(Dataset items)
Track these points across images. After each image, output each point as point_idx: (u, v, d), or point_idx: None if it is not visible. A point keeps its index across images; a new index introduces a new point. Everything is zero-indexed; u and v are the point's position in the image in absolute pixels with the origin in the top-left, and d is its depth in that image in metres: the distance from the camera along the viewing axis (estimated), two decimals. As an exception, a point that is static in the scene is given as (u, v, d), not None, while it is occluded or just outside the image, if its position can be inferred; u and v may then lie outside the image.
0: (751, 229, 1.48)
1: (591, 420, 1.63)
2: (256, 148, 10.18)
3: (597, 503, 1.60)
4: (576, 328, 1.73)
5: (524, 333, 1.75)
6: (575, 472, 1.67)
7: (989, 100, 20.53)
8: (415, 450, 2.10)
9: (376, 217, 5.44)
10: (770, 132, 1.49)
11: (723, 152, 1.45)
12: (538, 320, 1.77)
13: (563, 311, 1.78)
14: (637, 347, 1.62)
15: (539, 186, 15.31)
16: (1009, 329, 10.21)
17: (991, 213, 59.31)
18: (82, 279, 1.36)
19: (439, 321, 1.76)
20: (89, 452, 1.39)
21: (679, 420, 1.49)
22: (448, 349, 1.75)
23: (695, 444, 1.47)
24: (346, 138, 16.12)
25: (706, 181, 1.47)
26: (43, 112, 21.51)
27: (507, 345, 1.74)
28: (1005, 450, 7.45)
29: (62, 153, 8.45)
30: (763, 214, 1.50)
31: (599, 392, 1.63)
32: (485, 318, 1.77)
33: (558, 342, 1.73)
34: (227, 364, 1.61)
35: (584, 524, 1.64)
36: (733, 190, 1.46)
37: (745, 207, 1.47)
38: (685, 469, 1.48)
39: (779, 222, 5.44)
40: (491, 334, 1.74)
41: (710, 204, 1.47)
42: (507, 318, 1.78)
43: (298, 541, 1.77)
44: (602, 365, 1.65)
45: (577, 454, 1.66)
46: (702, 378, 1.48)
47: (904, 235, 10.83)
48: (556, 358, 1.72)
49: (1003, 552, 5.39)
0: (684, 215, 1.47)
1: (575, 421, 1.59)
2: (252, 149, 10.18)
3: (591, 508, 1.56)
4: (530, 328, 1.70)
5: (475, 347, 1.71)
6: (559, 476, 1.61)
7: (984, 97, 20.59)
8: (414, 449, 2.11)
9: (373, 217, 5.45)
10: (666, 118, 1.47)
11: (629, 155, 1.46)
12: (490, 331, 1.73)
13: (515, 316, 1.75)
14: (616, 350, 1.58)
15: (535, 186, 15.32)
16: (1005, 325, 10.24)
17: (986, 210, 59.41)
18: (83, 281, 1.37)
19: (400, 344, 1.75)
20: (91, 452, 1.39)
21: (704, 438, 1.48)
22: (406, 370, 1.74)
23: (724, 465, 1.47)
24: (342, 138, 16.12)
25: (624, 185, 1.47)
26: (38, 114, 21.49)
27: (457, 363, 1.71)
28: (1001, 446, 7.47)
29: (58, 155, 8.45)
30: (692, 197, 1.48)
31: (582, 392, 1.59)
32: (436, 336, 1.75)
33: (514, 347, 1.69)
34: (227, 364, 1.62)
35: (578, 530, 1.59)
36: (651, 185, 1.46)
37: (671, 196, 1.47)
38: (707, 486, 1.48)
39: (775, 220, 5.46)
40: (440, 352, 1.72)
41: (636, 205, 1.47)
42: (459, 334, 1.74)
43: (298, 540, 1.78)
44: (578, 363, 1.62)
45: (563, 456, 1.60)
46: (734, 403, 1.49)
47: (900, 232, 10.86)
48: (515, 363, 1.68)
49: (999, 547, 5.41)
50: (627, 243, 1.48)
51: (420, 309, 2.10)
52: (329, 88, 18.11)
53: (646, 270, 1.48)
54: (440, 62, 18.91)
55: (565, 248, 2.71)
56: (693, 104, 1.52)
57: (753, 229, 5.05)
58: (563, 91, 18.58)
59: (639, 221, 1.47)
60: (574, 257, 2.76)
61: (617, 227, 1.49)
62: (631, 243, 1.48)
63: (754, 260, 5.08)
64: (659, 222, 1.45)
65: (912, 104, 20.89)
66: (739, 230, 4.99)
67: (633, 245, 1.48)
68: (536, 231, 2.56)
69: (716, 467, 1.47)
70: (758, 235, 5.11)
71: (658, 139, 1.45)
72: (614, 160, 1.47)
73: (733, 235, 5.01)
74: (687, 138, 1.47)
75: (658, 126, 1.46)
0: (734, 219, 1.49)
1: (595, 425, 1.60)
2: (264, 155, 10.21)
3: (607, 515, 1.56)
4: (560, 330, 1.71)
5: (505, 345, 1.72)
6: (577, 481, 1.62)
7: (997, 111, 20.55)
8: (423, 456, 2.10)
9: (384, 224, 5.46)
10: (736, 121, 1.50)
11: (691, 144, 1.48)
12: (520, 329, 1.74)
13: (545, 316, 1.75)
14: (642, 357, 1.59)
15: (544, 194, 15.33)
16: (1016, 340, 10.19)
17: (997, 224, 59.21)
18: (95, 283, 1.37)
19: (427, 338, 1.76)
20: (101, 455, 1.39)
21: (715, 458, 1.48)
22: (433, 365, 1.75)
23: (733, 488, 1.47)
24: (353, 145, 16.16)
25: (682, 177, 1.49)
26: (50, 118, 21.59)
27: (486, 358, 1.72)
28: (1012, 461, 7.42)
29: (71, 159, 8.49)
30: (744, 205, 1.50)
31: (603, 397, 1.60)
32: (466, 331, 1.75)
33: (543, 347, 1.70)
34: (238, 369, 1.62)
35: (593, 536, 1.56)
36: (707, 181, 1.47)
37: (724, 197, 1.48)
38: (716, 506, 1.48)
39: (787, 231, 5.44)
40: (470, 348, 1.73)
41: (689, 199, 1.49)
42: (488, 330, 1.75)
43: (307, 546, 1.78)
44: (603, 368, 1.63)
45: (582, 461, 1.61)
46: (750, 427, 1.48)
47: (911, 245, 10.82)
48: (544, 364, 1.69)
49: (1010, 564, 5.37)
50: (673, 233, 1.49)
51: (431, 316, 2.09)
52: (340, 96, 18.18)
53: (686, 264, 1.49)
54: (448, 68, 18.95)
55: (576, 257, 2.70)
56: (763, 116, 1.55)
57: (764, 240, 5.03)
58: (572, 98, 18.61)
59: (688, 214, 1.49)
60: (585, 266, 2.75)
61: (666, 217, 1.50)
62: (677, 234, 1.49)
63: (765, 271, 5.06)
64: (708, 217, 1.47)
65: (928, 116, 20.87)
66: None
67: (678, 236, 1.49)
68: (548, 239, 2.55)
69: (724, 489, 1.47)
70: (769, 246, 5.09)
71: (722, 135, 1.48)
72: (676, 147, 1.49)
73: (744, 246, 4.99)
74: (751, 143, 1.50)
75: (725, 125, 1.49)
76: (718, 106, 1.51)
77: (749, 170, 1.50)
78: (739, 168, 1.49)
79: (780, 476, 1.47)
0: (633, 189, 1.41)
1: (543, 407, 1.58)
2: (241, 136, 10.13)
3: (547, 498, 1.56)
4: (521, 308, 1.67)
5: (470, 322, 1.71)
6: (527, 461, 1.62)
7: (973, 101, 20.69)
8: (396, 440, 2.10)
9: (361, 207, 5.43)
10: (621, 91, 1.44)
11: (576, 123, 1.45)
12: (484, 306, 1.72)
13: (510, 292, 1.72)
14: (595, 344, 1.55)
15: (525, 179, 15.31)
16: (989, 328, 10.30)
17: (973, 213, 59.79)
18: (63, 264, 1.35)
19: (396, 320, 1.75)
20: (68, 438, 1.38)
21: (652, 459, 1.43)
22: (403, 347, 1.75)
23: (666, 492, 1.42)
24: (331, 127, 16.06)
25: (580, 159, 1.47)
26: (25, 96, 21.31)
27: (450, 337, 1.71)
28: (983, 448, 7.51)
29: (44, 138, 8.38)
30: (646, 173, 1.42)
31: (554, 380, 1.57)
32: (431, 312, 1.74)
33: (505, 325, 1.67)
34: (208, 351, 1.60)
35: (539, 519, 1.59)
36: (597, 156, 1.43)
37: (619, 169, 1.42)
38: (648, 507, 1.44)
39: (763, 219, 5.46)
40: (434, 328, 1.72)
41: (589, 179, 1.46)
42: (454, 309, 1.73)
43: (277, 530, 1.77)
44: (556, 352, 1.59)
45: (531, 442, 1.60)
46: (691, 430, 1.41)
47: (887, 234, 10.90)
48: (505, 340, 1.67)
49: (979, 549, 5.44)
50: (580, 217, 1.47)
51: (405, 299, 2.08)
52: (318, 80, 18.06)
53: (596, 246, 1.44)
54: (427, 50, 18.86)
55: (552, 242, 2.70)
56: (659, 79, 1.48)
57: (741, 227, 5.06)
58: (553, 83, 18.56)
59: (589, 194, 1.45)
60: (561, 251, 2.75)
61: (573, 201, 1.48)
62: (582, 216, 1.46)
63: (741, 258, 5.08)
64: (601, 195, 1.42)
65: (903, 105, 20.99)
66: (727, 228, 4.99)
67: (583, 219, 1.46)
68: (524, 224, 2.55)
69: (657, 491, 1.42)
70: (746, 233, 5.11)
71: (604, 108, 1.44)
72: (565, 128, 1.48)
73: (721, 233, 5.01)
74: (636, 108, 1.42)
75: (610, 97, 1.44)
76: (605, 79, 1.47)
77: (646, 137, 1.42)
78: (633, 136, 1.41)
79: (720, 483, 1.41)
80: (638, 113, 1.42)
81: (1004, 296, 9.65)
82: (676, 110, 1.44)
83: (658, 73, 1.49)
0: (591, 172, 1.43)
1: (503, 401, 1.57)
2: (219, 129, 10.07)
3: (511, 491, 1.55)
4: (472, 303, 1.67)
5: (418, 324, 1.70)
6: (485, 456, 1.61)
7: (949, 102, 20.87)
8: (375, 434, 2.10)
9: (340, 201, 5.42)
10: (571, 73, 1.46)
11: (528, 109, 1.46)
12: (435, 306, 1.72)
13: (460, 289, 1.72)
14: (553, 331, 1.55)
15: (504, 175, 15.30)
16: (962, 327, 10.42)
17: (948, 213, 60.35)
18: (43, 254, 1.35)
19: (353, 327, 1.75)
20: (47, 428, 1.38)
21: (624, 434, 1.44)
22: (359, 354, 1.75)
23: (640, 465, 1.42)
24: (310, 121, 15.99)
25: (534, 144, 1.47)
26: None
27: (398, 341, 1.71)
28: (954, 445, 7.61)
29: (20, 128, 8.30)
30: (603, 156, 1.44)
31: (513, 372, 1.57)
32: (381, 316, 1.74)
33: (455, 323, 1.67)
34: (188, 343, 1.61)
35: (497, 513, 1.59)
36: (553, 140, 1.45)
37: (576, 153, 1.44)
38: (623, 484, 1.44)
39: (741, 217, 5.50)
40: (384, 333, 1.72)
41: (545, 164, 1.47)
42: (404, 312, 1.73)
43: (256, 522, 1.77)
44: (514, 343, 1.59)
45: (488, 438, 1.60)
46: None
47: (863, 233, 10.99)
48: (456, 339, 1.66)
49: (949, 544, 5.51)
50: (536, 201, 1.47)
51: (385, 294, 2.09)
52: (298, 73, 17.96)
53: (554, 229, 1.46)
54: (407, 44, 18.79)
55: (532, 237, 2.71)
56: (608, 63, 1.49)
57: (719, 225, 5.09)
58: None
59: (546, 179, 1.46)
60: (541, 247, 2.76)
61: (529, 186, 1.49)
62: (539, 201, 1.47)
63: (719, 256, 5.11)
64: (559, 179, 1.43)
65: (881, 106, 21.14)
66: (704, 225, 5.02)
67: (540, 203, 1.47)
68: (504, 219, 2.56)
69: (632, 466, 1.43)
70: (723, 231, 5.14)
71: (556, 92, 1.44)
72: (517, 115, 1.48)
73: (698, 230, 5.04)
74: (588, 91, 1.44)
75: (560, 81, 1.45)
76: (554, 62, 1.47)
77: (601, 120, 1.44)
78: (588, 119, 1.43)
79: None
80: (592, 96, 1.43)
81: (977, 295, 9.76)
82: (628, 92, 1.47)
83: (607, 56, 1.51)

What you need to do → Using the data above, reproduce exactly the lines from the line that contains "36: (733, 190, 1.46)" through the line that contains "47: (904, 235, 10.83)", including both.

Written response →
36: (733, 190, 1.46)
37: (745, 207, 1.47)
38: (685, 469, 1.48)
39: (779, 222, 5.44)
40: (491, 334, 1.74)
41: (710, 204, 1.47)
42: (507, 318, 1.78)
43: (298, 541, 1.77)
44: (602, 365, 1.65)
45: (577, 454, 1.66)
46: (702, 378, 1.48)
47: (904, 235, 10.83)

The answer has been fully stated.